The records
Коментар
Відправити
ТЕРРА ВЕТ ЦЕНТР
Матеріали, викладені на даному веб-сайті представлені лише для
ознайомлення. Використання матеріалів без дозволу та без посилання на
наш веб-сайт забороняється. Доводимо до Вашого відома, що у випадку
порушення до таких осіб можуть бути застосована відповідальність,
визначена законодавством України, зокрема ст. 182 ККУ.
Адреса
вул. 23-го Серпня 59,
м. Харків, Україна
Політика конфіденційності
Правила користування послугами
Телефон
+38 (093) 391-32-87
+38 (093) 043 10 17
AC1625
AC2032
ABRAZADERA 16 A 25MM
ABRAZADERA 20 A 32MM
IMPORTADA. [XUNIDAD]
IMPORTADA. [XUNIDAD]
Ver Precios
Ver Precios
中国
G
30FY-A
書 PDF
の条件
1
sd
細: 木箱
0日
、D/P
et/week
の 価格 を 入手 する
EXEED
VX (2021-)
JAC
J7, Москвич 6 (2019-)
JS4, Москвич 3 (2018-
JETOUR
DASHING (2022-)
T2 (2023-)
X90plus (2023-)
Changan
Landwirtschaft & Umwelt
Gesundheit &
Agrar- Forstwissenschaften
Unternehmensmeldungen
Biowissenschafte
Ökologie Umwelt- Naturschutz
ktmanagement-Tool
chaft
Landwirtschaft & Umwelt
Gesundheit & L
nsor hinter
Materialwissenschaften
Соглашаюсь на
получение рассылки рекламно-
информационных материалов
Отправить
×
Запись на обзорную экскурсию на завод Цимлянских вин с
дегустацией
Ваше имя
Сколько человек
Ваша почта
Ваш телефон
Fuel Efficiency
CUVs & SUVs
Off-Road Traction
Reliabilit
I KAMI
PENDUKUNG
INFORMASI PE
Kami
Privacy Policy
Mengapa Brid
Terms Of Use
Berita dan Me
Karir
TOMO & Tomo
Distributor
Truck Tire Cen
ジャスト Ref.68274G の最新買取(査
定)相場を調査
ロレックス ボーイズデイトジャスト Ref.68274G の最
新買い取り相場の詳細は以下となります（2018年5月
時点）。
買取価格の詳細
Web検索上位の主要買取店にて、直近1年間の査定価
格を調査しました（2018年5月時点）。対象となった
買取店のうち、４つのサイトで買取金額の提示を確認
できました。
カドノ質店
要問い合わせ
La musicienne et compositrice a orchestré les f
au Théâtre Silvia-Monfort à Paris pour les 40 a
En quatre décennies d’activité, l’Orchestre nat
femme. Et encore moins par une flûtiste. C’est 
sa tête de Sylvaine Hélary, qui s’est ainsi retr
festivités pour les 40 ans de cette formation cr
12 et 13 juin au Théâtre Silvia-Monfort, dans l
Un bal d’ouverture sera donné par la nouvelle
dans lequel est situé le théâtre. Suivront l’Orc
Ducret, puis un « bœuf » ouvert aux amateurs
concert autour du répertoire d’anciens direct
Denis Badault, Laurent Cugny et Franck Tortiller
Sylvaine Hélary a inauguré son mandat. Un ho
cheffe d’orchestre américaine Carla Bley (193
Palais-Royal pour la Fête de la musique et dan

To-do item
The answer must be a word-for-word reproduction of every record above.

Response box
Коментар
Відправити
ТЕРРА ВЕТ ЦЕНТР
Матеріали, викладені на даному веб-сайті представлені лише для
ознайомлення. Використання матеріалів без дозволу та без посилання на
наш веб-сайт забороняється. Доводимо до Вашого відома, що у випадку
порушення до таких осіб можуть бути застосована відповідальність,
визначена законодавством України, зокрема ст. 182 ККУ.
Адреса
вул. 23-го Серпня 59,
м. Харків, Україна
Політика конфіденційності
Правила користування послугами
Телефон
+38 (093) 391-32-87
+38 (093) 043 10 17
AC1625
AC2032
ABRAZADERA 16 A 25MM
ABRAZADERA 20 A 32MM
IMPORTADA. [XUNIDAD]
IMPORTADA. [XUNIDAD]
Ver Precios
Ver Precios
中国
G
30FY-A
書 PDF
の条件
1
sd
細: 木箱
0日
、D/P
et/week
の 価格 を 入手 する
EXEED
VX (2021-)
JAC
J7, Москвич 6 (2019-)
JS4, Москвич 3 (2018-
JETOUR
DASHING (2022-)
T2 (2023-)
X90plus (2023-)
Changan
Landwirtschaft & Umwelt
Gesundheit &
Agrar- Forstwissenschaften
Unternehmensmeldungen
Biowissenschafte
Ökologie Umwelt- Naturschutz
ktmanagement-Tool
chaft
Landwirtschaft & Umwelt
Gesundheit & L
nsor hinter
Materialwissenschaften
Соглашаюсь на
получение рассылки рекламно-
информационных материалов
Отправить
×
Запись на обзорную экскурсию на завод Цимлянских вин с
дегустацией
Ваше имя
Сколько человек
Ваша почта
Ваш телефон
Fuel Efficiency
CUVs & SUVs
Off-Road Traction
Reliabilit
I KAMI
PENDUKUNG
INFORMASI PE
Kami
Privacy Policy
Mengapa Brid
Terms Of Use
Berita dan Me
Karir
TOMO & Tomo
Distributor
Truck Tire Cen
ジャスト Ref.68274G の最新買取(査
定)相場を調査
ロレックス ボーイズデイトジャスト Ref.68274G の最
新買い取り相場の詳細は以下となります（2018年5月
時点）。
買取価格の詳細
Web検索上位の主要買取店にて、直近1年間の査定価
格を調査しました（2018年5月時点）。対象となった
買取店のうち、４つのサイトで買取金額の提示を確認
できました。
カドノ質店
要問い合わせ
La musicienne et compositrice a orchestré les f
au Théâtre Silvia-Monfort à Paris pour les 40 a
En quatre décennies d’activité, l’Orchestre nat
femme. Et encore moins par une flûtiste. C’est 
sa tête de Sylvaine Hélary, qui s’est ainsi retr
festivités pour les 40 ans de cette formation cr
12 et 13 juin au Théâtre Silvia-Monfort, dans l
Un bal d’ouverture sera donné par la nouvelle
dans lequel est situé le théâtre. Suivront l’Orc
Ducret, puis un « bœuf » ouvert aux amateurs
concert autour du répertoire d’anciens direct
Denis Badault, Laurent Cugny et Franck Tortiller
Sylvaine Hélary a inauguré son mandat. Un ho
cheffe d’orchestre américaine Carla Bley (193
Palais-Royal pour la Fête de la musique et dan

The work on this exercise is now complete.